(Aufgabe): Schreiben Sie den Abschnitt des Textes über die Herrlichkeit Gottes von „Ich könnte noch“ bis „herunterhängen... (Joh. 17:22).“ wortgetreu ab.

(Vorliegender Text):
◆ ◆ ◆

Ich könnte noch viel mehr schreiben. Die Herrlichkeit Gottes - sie ist greifbar, nachweisbar, man kann sie deutlich sehen. Wenn die Herrlichkeit Gottes auf und in unserem Leben ist, wird es Früchte geben, die herunterhängen... (Joh. 17:22).

◆ ◆ ◆

(Bereitgestellte Daten):

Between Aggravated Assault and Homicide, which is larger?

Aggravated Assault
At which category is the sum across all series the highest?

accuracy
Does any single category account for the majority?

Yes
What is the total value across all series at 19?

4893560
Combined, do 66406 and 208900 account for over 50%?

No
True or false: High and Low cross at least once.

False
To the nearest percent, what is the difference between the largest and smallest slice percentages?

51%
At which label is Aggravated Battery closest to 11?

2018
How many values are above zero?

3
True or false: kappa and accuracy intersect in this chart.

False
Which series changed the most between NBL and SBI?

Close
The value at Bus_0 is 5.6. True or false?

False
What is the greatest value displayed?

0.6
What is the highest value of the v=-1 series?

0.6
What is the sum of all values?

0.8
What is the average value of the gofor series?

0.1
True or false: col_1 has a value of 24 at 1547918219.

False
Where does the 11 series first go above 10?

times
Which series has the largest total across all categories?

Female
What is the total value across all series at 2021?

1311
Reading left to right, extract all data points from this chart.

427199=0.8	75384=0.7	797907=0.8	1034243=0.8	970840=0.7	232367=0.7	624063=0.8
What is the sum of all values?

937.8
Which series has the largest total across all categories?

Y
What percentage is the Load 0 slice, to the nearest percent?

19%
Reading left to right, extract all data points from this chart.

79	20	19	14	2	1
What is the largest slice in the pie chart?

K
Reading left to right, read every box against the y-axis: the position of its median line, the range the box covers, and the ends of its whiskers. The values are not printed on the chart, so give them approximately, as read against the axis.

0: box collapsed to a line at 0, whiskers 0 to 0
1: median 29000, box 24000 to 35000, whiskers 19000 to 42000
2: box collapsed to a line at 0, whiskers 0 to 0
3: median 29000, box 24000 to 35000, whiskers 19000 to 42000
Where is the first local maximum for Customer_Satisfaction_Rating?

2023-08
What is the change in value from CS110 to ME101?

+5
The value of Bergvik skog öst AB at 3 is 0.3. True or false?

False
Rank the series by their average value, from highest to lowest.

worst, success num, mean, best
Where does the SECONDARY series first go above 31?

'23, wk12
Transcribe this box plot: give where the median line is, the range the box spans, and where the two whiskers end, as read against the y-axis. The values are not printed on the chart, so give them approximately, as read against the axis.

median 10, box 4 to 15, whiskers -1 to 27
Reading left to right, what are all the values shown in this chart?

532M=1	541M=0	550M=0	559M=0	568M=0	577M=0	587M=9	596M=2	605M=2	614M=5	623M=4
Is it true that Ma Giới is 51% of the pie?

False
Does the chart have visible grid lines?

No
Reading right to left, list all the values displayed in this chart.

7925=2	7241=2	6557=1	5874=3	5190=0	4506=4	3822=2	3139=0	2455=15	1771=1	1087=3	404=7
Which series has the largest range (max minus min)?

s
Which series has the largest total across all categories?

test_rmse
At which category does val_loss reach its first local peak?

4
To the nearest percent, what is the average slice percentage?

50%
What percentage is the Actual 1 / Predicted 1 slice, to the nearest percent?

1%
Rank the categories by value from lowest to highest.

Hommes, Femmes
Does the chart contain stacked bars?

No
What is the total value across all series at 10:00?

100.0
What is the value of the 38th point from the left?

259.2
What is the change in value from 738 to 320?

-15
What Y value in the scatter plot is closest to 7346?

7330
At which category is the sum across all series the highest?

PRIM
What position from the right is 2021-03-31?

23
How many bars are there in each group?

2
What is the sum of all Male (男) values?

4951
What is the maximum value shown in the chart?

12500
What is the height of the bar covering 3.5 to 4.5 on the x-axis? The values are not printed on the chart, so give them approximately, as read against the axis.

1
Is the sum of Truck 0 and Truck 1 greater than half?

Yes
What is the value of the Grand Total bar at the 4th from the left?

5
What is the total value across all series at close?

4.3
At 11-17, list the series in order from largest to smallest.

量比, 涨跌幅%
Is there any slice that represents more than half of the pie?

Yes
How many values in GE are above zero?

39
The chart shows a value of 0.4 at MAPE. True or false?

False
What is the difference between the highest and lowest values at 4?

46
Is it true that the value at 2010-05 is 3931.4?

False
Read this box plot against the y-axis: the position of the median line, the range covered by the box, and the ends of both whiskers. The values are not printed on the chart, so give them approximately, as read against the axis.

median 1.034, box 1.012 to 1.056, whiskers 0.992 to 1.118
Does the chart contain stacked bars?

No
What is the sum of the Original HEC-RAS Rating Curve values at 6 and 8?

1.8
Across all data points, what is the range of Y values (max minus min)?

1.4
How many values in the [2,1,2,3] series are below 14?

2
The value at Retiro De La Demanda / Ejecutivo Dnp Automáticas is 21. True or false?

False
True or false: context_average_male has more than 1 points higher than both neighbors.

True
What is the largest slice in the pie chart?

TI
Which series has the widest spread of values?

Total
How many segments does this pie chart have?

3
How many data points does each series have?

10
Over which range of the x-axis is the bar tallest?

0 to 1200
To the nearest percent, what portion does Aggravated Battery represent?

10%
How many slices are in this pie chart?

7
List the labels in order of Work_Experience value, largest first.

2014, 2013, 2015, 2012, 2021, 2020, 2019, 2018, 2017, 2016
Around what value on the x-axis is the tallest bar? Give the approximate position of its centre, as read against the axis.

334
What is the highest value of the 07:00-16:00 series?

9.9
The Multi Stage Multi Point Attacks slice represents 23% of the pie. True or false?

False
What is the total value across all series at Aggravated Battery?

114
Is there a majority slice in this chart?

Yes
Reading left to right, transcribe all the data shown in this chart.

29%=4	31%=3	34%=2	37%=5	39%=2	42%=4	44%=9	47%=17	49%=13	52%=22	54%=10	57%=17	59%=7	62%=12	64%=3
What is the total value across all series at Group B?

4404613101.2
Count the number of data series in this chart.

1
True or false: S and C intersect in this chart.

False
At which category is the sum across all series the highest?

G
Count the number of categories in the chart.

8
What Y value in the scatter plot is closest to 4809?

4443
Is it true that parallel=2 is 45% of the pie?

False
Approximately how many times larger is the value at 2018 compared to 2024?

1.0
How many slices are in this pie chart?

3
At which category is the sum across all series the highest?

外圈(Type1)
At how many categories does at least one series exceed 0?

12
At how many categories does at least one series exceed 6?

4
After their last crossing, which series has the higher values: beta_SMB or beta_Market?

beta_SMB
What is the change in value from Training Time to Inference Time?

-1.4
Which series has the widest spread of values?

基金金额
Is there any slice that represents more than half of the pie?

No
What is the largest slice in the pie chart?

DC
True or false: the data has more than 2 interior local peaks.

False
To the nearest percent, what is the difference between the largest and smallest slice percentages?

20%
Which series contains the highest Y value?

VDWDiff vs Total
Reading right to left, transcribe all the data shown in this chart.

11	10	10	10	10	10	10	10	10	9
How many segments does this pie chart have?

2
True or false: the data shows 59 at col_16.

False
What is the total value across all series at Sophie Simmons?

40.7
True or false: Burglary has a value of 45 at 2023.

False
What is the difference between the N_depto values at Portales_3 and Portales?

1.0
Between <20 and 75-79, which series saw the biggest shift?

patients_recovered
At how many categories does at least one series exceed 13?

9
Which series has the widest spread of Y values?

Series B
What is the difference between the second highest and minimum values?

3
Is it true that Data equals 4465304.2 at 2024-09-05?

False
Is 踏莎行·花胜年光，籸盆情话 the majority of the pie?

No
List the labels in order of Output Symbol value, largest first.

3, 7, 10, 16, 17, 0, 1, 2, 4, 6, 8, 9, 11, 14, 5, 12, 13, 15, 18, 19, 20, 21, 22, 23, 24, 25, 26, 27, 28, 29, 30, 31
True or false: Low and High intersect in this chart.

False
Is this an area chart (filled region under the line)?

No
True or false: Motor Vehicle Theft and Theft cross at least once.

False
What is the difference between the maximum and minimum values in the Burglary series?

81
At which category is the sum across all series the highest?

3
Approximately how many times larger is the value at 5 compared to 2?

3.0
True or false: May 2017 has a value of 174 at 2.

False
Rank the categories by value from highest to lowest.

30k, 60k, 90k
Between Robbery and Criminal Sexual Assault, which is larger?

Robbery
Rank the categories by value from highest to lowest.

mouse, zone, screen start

◆ ◆ ◆

(Lösung):
Ich könnte noch viel mehr schreiben. Die Herrlichkeit Gottes - sie ist greifbar, nachweisbar, man kann sie deutlich sehen. Wenn die Herrlichkeit Gottes auf und in unserem Leben ist, wird es Früchte geben, die herunterhängen... (Joh. 17:22).